**Actividad:**
Indica si cada afirmación coincide con el texto sobre la ley vasca del cannabis. Responde sí o no y cita literalmente las palabras del texto que lo deciden.
(a) Las 77 asociaciones inscritas en Euskadi están todas en funcionamiento.
(b) Los clubes sociales controlan unos 50 de los cultivos de cannabis de Euskadi.
(c) Según Martín Barriuso, todos los comparecientes sin excepción apoyaron regular la actividad de los clubes.

**Texto:**
┏━━

La cámara vasca reabre la senda para aprobar una ley integral del cannabis

Consumidores de marihuana en la sede de la asociación Pannagh, en Bilbao. Ampliar foto
Consumidores de marihuana en la sede de la asociación Pannagh, en Bilbao.

El Parlamento vasco ha reabierto la senda para aprobar una ley integral del cannabis que regule la actividad de los clubes sociales de fumadores y ponga fin a la situación de “inseguridad jurídica” en la que se encuentran las 77 asociaciones legalmente inscritas —58 están realmente operativas— en Euskadi. Agrupan a unos 10.000 socios, aunque se calcula que la cifra de consumidores habituales de marihuana en esta comunidad autónoma es superior a 100.000.

Euskadi alberga cada año 10.000 pequeños cultivos de cannabis, de los cuales la mayoría son para autoconsumo y solo unos 50 están controlados por los clubes sociales para abastecer “en circuito cerrado” a sus asociados, explica Iker Val, presidente de Eusfac, la Federación de Asociaciones Cannábicas de Euskadi. Más de un millar de esas plantaciones están en manos de “redes ilícitas de narcotráfico” que actúan, según Val, con “total impunidad”.

La Cámara autonómica retomó en septiembre pasado los trabajos que inició una ponencia parlamentaria en 2010 con la finalidad de sacar de la alegalidad a las asociaciones de consumo de maría. “Todos los comparecientes, incluso los más críticos, se han mostrado partidarios de regular la actividad de estos clubes, salvo el presidente del Tribunal Superior de Justicia vasco, Juan Luis Ibarra, quien expuso que el consumo de esta sustancia no es un delito, pero tampoco un derecho”, explica Martín Barriuso, presidente de la asociación Pannagh, clausurada en 2011 tras una intervención policial.

┗━━

**Material extraído:**
┏━━

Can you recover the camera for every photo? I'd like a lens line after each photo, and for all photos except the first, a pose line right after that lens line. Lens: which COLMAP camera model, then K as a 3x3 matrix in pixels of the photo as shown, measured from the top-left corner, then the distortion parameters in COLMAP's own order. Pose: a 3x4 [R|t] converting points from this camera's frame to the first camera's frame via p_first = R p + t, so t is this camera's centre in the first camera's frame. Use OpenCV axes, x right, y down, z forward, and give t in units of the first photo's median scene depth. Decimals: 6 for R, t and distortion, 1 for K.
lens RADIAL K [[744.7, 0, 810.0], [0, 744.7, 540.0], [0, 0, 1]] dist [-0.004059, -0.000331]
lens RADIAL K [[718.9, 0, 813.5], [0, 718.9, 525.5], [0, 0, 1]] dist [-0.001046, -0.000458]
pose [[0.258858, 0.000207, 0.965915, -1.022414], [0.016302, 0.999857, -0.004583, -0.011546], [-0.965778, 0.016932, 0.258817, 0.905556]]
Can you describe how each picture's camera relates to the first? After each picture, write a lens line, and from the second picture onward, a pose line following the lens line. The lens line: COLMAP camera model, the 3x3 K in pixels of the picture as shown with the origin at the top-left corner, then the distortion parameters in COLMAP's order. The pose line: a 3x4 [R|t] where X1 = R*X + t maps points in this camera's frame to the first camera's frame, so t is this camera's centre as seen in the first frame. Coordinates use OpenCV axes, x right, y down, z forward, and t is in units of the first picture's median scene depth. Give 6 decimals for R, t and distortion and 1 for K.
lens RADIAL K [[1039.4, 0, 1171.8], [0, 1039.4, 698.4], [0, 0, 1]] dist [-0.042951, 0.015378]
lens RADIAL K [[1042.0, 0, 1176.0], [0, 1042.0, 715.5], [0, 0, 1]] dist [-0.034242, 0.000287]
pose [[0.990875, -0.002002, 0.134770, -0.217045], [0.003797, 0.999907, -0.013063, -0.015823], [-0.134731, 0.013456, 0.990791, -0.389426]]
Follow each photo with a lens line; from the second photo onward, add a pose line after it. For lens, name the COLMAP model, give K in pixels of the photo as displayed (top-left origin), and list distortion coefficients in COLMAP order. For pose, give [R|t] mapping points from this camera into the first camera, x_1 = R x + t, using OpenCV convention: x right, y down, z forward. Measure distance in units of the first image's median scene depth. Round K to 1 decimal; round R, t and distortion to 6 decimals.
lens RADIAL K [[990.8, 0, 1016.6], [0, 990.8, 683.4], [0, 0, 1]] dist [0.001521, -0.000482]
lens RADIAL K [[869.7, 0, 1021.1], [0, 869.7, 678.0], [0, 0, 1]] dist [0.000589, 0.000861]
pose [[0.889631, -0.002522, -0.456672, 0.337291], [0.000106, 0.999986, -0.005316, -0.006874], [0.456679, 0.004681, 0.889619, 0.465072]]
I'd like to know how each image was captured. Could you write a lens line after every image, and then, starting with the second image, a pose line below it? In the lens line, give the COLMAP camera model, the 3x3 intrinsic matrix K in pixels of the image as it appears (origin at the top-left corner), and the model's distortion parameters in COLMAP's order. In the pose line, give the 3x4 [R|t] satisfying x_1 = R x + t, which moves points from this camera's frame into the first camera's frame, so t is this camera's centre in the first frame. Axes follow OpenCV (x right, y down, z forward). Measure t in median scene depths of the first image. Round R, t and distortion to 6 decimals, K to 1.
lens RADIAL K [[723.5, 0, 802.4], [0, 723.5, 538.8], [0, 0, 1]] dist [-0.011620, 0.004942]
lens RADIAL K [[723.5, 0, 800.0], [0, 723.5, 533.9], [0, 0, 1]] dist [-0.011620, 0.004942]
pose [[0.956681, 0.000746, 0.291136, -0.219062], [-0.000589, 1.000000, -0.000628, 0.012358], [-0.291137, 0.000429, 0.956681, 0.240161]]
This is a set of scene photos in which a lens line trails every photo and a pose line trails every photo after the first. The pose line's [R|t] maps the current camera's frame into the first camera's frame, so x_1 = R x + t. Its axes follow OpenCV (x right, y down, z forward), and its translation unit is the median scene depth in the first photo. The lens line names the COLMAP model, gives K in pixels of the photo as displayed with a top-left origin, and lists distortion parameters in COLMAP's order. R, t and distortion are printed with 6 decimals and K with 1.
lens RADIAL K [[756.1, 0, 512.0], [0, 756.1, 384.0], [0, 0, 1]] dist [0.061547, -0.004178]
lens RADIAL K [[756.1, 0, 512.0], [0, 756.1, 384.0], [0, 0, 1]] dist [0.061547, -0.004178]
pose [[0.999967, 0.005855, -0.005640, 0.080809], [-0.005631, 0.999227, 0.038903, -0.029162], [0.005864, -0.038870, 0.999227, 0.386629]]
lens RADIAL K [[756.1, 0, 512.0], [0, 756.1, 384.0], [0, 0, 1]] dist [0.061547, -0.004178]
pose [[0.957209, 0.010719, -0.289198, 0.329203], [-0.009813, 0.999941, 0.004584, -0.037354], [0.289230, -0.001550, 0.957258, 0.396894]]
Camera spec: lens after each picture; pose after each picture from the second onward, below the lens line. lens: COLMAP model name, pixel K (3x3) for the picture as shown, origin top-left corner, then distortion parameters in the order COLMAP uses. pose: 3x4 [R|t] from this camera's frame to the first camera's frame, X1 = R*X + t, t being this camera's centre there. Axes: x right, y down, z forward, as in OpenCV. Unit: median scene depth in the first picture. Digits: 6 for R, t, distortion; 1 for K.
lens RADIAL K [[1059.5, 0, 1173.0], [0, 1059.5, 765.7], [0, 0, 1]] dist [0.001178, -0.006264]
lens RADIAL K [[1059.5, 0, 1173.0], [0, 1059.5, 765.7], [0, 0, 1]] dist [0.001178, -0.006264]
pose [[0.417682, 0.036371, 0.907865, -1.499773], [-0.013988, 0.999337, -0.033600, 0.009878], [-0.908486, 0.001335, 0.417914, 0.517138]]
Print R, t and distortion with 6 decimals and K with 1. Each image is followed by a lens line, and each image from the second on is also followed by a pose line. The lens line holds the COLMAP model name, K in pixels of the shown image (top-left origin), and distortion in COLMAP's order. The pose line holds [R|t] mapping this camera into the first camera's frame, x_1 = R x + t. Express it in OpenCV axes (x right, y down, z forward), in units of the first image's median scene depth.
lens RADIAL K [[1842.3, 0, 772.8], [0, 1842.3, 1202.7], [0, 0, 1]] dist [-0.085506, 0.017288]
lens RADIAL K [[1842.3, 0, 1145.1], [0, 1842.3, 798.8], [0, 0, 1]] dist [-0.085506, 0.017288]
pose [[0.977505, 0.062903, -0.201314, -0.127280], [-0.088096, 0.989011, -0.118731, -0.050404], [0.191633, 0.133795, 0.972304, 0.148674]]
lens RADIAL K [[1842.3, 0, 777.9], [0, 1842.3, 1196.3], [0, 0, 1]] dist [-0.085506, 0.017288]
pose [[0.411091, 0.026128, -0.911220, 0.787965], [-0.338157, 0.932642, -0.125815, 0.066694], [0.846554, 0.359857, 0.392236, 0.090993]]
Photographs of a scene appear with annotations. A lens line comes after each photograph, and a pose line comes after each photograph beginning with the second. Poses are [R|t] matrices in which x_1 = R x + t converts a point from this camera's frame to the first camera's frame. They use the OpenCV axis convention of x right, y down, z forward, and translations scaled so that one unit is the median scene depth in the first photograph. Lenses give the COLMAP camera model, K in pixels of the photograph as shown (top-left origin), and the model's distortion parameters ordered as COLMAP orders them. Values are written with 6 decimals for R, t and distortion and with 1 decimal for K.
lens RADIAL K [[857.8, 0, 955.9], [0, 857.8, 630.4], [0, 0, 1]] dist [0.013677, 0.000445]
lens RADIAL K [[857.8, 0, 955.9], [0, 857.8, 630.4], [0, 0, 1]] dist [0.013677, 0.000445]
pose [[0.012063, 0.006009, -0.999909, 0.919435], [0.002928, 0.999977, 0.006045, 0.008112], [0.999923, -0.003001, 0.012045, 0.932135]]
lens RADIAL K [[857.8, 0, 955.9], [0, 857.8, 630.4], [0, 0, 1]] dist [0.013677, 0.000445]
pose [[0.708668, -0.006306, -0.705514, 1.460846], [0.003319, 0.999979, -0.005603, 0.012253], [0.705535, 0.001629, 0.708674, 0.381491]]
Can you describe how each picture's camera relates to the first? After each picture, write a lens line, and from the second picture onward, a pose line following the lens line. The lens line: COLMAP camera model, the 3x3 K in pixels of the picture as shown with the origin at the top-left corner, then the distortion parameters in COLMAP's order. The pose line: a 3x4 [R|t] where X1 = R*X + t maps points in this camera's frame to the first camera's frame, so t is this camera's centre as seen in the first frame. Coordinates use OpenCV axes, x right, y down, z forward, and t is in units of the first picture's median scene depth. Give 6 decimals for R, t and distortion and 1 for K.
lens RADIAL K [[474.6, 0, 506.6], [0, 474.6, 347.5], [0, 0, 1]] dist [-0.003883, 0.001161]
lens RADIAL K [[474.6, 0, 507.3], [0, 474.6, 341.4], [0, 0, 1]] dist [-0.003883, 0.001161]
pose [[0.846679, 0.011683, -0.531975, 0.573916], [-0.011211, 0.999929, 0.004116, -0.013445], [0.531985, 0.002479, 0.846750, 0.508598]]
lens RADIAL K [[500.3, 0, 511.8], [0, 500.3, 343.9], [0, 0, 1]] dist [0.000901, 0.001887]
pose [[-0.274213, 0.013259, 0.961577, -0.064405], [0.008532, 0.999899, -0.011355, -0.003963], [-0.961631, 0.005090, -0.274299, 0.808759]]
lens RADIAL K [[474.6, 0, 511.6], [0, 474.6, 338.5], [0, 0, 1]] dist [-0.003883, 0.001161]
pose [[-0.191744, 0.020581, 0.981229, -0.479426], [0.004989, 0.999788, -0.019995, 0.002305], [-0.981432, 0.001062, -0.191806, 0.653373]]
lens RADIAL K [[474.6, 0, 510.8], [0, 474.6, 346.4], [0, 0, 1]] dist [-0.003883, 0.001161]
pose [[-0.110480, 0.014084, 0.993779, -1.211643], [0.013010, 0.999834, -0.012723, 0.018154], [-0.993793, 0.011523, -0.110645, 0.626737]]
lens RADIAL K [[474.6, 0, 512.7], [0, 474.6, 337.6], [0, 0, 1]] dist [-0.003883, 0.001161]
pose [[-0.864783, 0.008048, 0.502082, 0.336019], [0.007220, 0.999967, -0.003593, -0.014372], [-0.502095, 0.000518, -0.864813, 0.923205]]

┗━━

**Tu solución:**
(a) No: «las 77 asociaciones legalmente inscritas —58 están realmente operativas—».
(b) Sí: «solo unos 50 están controlados por los clubes sociales».
(c) No: «salvo el presidente del Tribunal Superior de Justicia vasco, Juan Luis Ibarra».